What you will do
Pull every line containing "phục" from the entries.
______
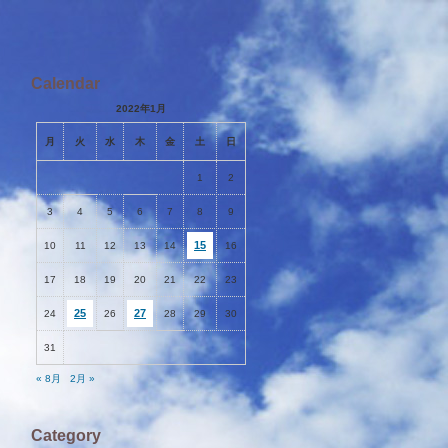
Calendar
2022年1月
月
火
水
木
金
土
日
1
2
3
4
5
6
7
8
9
15
10
11
12
13
14
16
17
18
19
20
21
22
23
25
27
24
26
28
29
30
31
« 8月
2月 »
Category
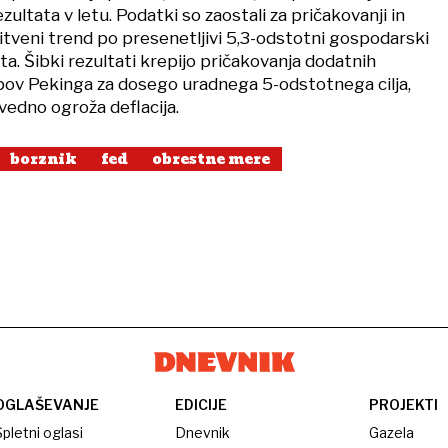
ultata v letu. Podatki so zaostali za pričakovanji in
nitveni trend po presenetljivi 5,3-odstotni gospodarski
leta. Šibki rezultati krepijo pričakovanja dodatnih
ov Pekinga za dosego uradnega 5-odstotnega cilja,
vedno ogroža deflacija.
borznik
fed
obrestne mere
OGLAŠEVANJE
EDICIJE
PROJEKTI
pletni oglasi
Dnevnik
Gazela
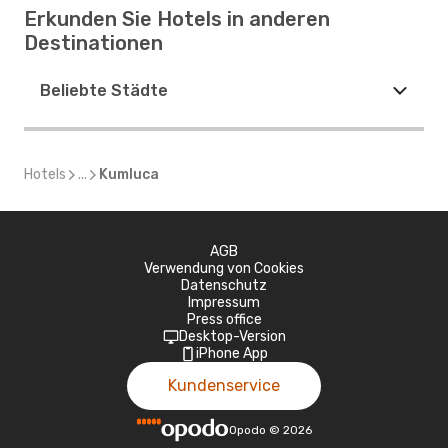
Erkunden Sie Hotels in anderen
Destinationen
Beliebte Städte
Hotels
...
Kumluca
AGB
Verwendung von Cookies
Datenschutz
Impressum
Press office
Desktop-Version
iPhone App
Kundenservice
Opodo
©
2026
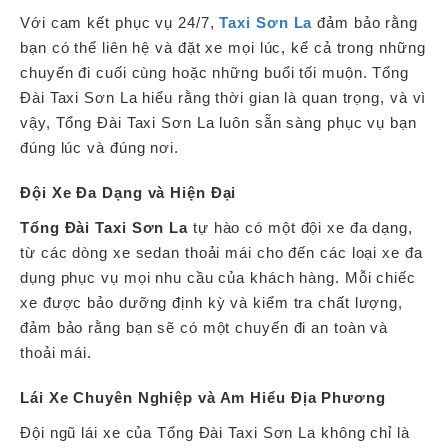
Với cam kết phục vụ 24/7,
Taxi Sơn La
đảm bảo rằng
bạn có thể liên hệ và đặt xe mọi lúc, kể cả trong những
chuyến đi cuối cùng hoặc những buổi tối muộn. Tổng
Đài Taxi Sơn La hiểu rằng thời gian là quan trọng, và vì
vậy, Tổng Đài Taxi Sơn La luôn sẵn sàng phục vụ bạn
đúng lúc và đúng nơi.
Đội Xe Đa Dạng và Hiện Đại
Tổng Đài Taxi Sơn La
tự hào có một đội xe đa dạng,
từ các dòng xe sedan thoải mái cho đến các loại xe đa
dụng phục vụ mọi nhu cầu của khách hàng. Mỗi chiếc
xe được bảo dưỡng định kỳ và kiểm tra chất lượng,
đảm bảo rằng bạn sẽ có một chuyến đi an toàn và
thoải mái.
Lái Xe Chuyên Nghiệp và Am Hiểu Địa Phương
Đội ngũ lái xe của Tổng Đài Taxi Sơn La không chỉ là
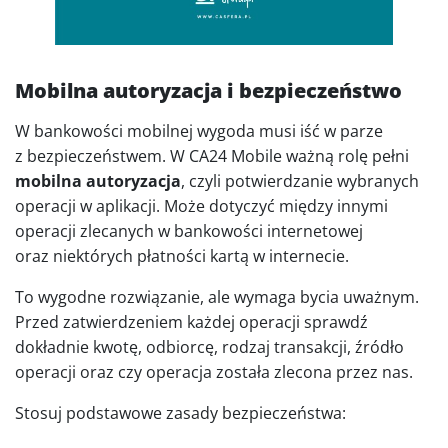
Mobilna autoryzacja i bezpieczeństwo
W bankowości mobilnej wygoda musi iść w parze
z bezpieczeństwem. W CA24 Mobile ważną rolę pełni
mobilna autoryzacja
, czyli potwierdzanie wybranych
operacji w aplikacji. Może dotyczyć między innymi
operacji zlecanych w bankowości internetowej
oraz niektórych płatności kartą w internecie.
To wygodne rozwiązanie, ale wymaga bycia uważnym.
Przed zatwierdzeniem każdej operacji sprawdź
dokładnie kwotę, odbiorcę, rodzaj transakcji, źródło
operacji oraz czy operacja została zlecona przez nas.
Stosuj podstawowe zasady bezpieczeństwa:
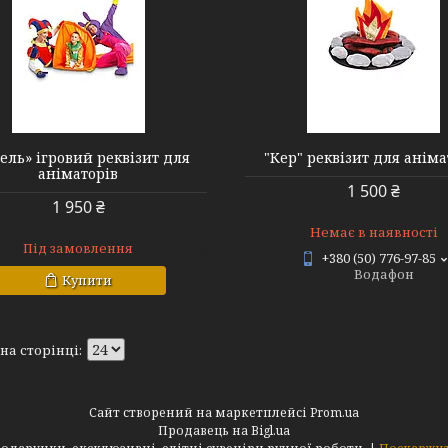
ель» ігровий реквізит для
"Кер" реквізит для аніма
аніматорів
1 500 ₴
1 950 ₴
Немає в наявності
Під замовлення
+380 (50) 776-97-85
Водафон
Купити
Сайт створений на маркетплейсі
Prom.ua
Продавець на Bigl.ua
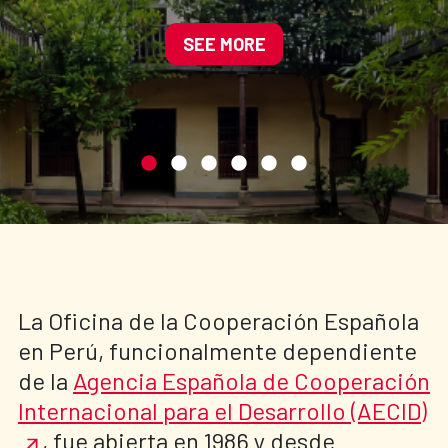
cultural del centro
histórico de Cajamarca
SEE MORE
La Oficina de la Cooperación Española
en Perú, funcionalmente dependiente
de la
Agencia Española de Cooperación
Internacional para el Desarrollo (AECID)
, fue abierta en 1986 y desde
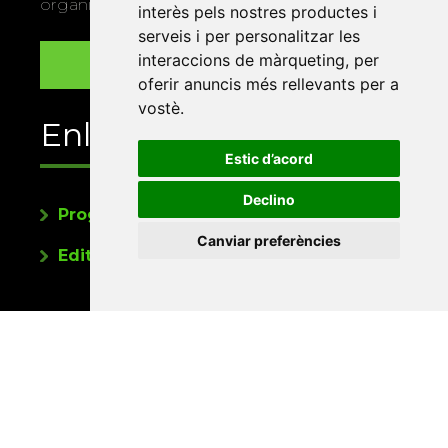
organitza la Xarxa Vives.
interès pels nostres productes i
serveis i per personalitzar les
interaccions de màrqueting
,
per
oferir anuncis més rellevants per a
vostè
.
Enllaços
Estic d’acord
Declino
Programa de publicacions
Canviar preferències
Editorials universitàries a Twitter
Contacte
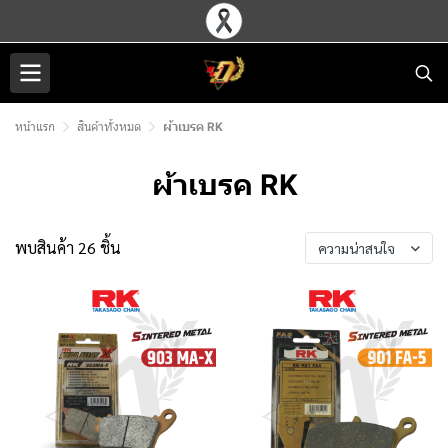
หน้าแรก
สินค้าทั้งหมด
ผ้าเบรค RK
ผ้าเบรค RK
พบสินค้า 26 ชิ้น
ความน่าสนใจ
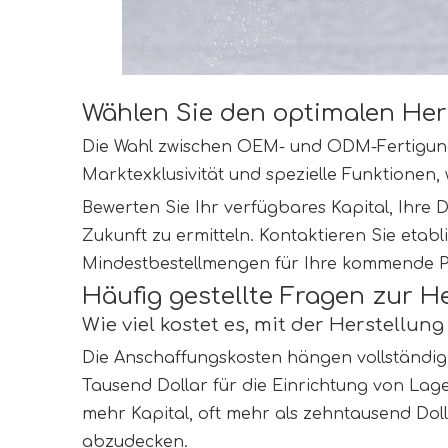
Wählen Sie den optimalen Her
Die Wahl zwischen OEM- und ODM-Fertigung
Marktexklusivität und spezielle Funktionen
Bewerten Sie Ihr verfügbares Kapital, Ihre 
Zukunft zu ermitteln. Kontaktieren Sie eta
Mindestbestellmengen für Ihre kommende Pr
Häufig gestellte Fragen zur 
Wie viel kostet es, mit der Herstell
Die Anschaffungskosten hängen vollständig 
Tausend Dollar für die Einrichtung von Lage
mehr Kapital, oft mehr als zehntausend Dol
abzudecken.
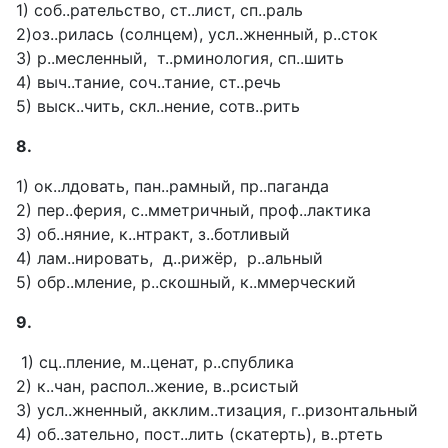
1) соб..рательство, ст..лист, сп..раль
2)оз..рилась (солнцем), усл..жненный, р..сток
3) р..месленный, т..рминология, сп..шить
4) выч..тание, соч..тание, ст..речь
5) выск..чить, скл..нение, сотв..рить
8.
1) ок..лдовать, пан..рамный, пр..паганда
2) пер..ферия, с..мметричный, проф..лактика
3) об..няние, к..нтракт, з..ботливый
4) лам..нировать, д..рижёр, р..альный
5) обр..мление, р..скошный, к..ммерческий
9.
1) сц..пление, м..ценат, р..спублика
2) к..чан, распол..жение, в..рсистый
3) усл..жненный, акклим..тизация, г..ризонтальный
4) об..зательно, пост..лить (скатерть), в..ртеть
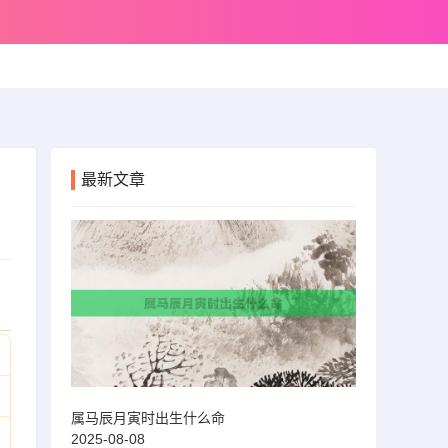
最新文章
属马辰月寅时出生什么命
2025-08-08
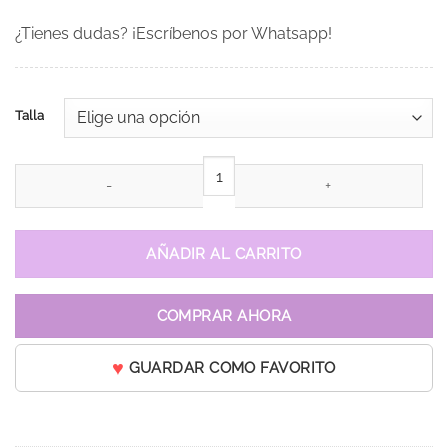
¿Tienes dudas? ¡Escríbenos por Whatsapp!
Talla
Vestido de 15 años Kate Verde cantidad
AÑADIR AL CARRITO
COMPRAR AHORA
GUARDAR COMO FAVORITO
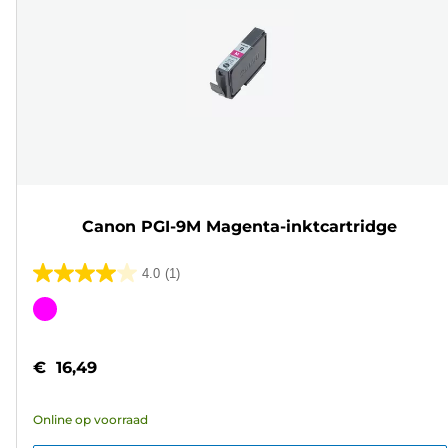
Canon PGI-9M Magenta-inktcartridge
4.0
(1)
4.0
van
Kleurencartridge
de
5
€ 16,49
sterren.
1
Online op voorraad
beoordeling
______
Your response
Với cam kết phục vụ 24/7,
vậy, Tổng Đài Taxi Sơn La luôn sẵn sàng phục vụ bạn
dụng phục vụ mọi nhu cầu của khách hàng. Mỗi chiếc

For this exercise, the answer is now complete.